Using the entries below, output exactly the line containing "tov a prečo je" and all lines that follow it to the end.

━━━ DATA EXTRACTS

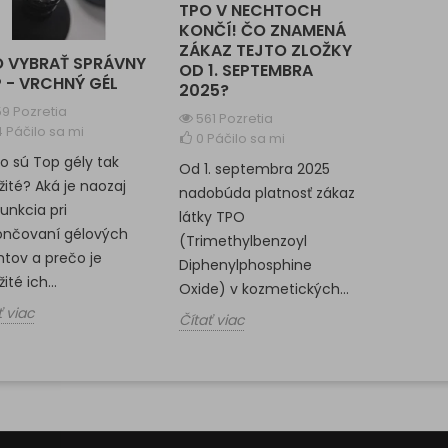
TPO V NECHTOCH
KONČÍ! ČO ZNAMENÁ
ZÁKAZ TEJTO ZLOŽKY
 VYBRAŤ SPRÁVNY
OD 1. SEPTEMBRA
 - VRCHNÝ GÉL
2025?
9 Pozretia
561 Pozretia
4
Páčilo sa mi
0
Páčilo sa mi
o sú Top gély tak
Od 1. septembra 2025
žité? Aká je naozaj
nadobúda platnosť zákaz
funkcia pri
látky TPO
ončovaní gélových
(Trimethylbenzoyl
tov a prečo je
Diphenylphosphine
ité ich...
Oxide) v kozmetických...
ť viac
Čítať viac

━━━━━━

__SOLUTION TO THE EXERCISE__:
tov a prečo je
Diphenylphosphine
ité ich...
Oxide) v kozmetických...
ť viac
Čítať viac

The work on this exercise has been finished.